> **引用文**
◇ ◇ ◇ ◇ ◇ ◇ ◇

作業療法士も国家資格のひとつです。食事や入浴など(作業)を支援し、その人らしい生活が送れるようサポートする仕事です。

資格取得には、指定された学校や養成施設で3年以上学んで、試験に挑みます。必要な知識と技能を習得する必要はありますが、合格率は例年80%前後と高い水準を維持しています。しっかりと学び、受験対策をすることで合格を目指せるでしょう。

出典:一般社団法人 日本作業療法士協会「作業療法士とは

リラクゼーション系

リラクゼーション系セラピストの主な資格は下記の通りです。

AEAJアロマセラピスト

AEAJアロマセラピストは、アロマテラピートリートメントを通してリラクゼーションや心身のケアを行える民間資格です。皮膚科学や解剖生理学、精油の専門知識などを習得することを目的としています。

AEAJアロマセラピストを取得するには、下記7つのステップが必要です。

◇ ◇ ◇ ◇ ◇ ◇ ◇

> **課題**
引用文の「作業療法士も国家資格のひとつ」から「することを目的としています。」まで(両端を含む)を、「国家資格」を「国の資格」に置き換えて書き写す。

◇ ◇ ◇ ◇ ◇ ◇ ◇

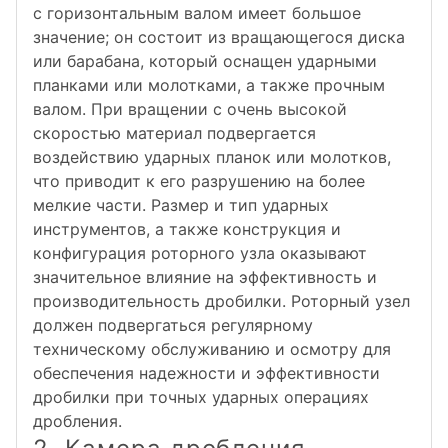
с горизонтальным валом имеет большое
значение; он состоит из вращающегося диска
или барабана, который оснащен ударными
планками или молотками, а также прочным
валом. При вращении с очень высокой
скоростью материал подвергается
воздействию ударных планок или молотков,
что приводит к его разрушению на более
мелкие части. Размер и тип ударных
инструментов, а также конструкция и
конфигурация роторного узла оказывают
значительное влияние на эффективность и
производительность дробилки. Роторный узел
должен подвергаться регулярному
техническому обслуживанию и осмотру для
обеспечения надежности и эффективности
дробилки при точных ударных операциях
дробления.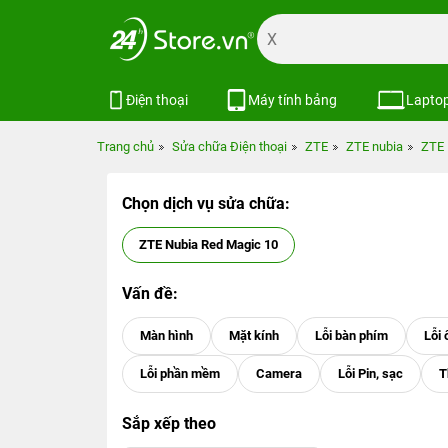
Điện thoại
Máy tính bảng
Lapto
Trang chủ
Sửa chữa Điện thoại
ZTE
ZTE nubia
ZTE 
Chọn dịch vụ sửa chữa:
ZTE Nubia Red Magic 10
Vấn đề:
Sắp xếp theo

◇ ◇ ◇ ◇ ◇ ◇ ◇

> **解答**
作業療法士も国の資格のひとつです。食事や入浴など(作業)を支援し、その人らしい生活が送れるようサポートする仕事です。

資格取得には、指定された学校や養成施設で3年以上学んで、試験に挑みます。必要な知識と技能を習得する必要はありますが、合格率は例年80%前後と高い水準を維持しています。しっかりと学び、受験対策をすることで合格を目指せるでしょう。

出典:一般社団法人 日本作業療法士協会「作業療法士とは

リラクゼーション系

リラクゼーション系セラピストの主な資格は下記の通りです。

AEAJアロマセラピスト

AEAJアロマセラピストは、アロマテラピートリートメントを通してリラクゼーションや心身のケアを行える民間資格です。皮膚科学や解剖生理学、精油の専門知識などを習得することを目的としています。